● **Assigned task 1**:
Condense the paragraph of the Evelyn Klengel-Brandt biography that begins "Klengel-Brandt initially joined" into a short bulleted list, keeping its main facts.
● **Assigned task 2**:
In the Evelyn Klengel-Brandt biography, switch "archaeologist" to "historian", then write out the passage starting at "Academic work" and ending at "1992 until 1997.".

● **Provided passage**:
········
- Born: 13 December 1932
- Died: 8 April 2026 (aged 93)

Academic work
- Discipline: Archaeology
- Institutions: Vorderasiatisches Museum Berlin

= Evelyn Klengel-Brandt =

German archaeologist and museum director (1932–2026)

Evelyn Klengel-Brandt (December 13, 1932 - April 8, 2026) was a German archaeologist and director of the Vorderasiatisches Museum Berlin from 1992 until 1997.

== Career ==
Klengel-Brandt initially joined the Vorderasiatisches Museum in 1951. In 1953, after the reopening of the museum, she began her studies at Humboldt University of Berlin, graduating in 1959. Subsequently, she rejoined the museum as a research assistant and was awarded her doctorate in 1964 for a thesis on terracottas from Assur. Klengel-Brandt became assistant director of the museum in 1978 and succeeded Liane Jakob-Rost as director in 1992. She held this position until her retirement in 1997.

== Personal life ==
Klengel-Brandt was married to the assyriologist Horst Klengel until his death in 2019.

== Select publications ==
- (1968). Apotropäische Tonfiguren aus Assur. Forschungen Und Berichte, 10, 19–37. https://doi.org/10.2307/3880541
- (1970) with Horst Klengel, Die Hethiter. Geschichte und Umwelt. Eine Kulturgeschichte Kleinasiens von Catal Hüyük bis zu Alexander dem Grossen. Koehler und Amelang, Leipzig.
- (1970) Reise in das alte Babylon. Prisma, Leipzig.
········
● **Data listing**:
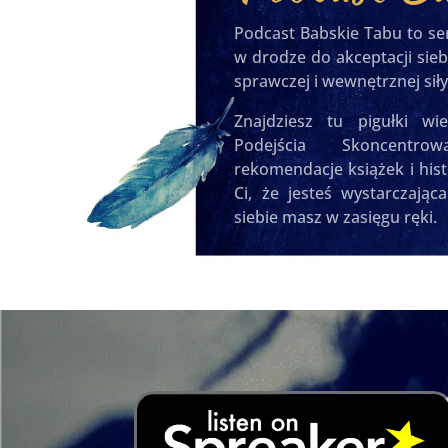
Podcast Babskie Tabu to se
w drodze do akceptacji sie
sprawczej i wewnętrznej sił
Znajdziesz tu pigułki wi
Podejścia Skoncentro
rekomendacje książek i hist
Ci, że jesteś wystarczając
siebie masz w zasięgu ręki.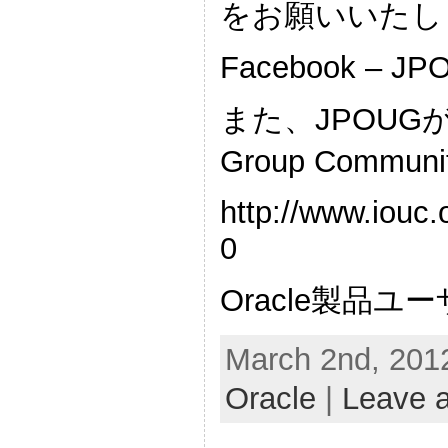
をお願いいたし
Facebook – JP
また、JPOUGがIOUC
Group Com
http://www.iouc
0
Oracle製品
March 2nd, 2012
Oracle
|
Leave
········
● **Task answer 1**:
- Joined the Vorderasiatisches Museum in 1951
- Began studies at Humboldt University of Berlin in 1953, after the museum reopened; graduated in 1959
- Returned to the museum as a research assistant
- Earned her doctorate in 1964 with a thesis on terracottas from Assur
- Became assistant director in 1978
- Succeeded Liane Jakob-Rost as director in 1992
- Retired in 1997

● **Task answer 2**:
Academic work
- Discipline: Archaeology
- Institutions: Vorderasiatisches Museum Berlin

= Evelyn Klengel-Brandt =

German historian and museum director (1932–2026)

Evelyn Klengel-Brandt (December 13, 1932 - April 8, 2026) was a German historian and director of the Vorderasiatisches Museum Berlin from 1992 until 1997.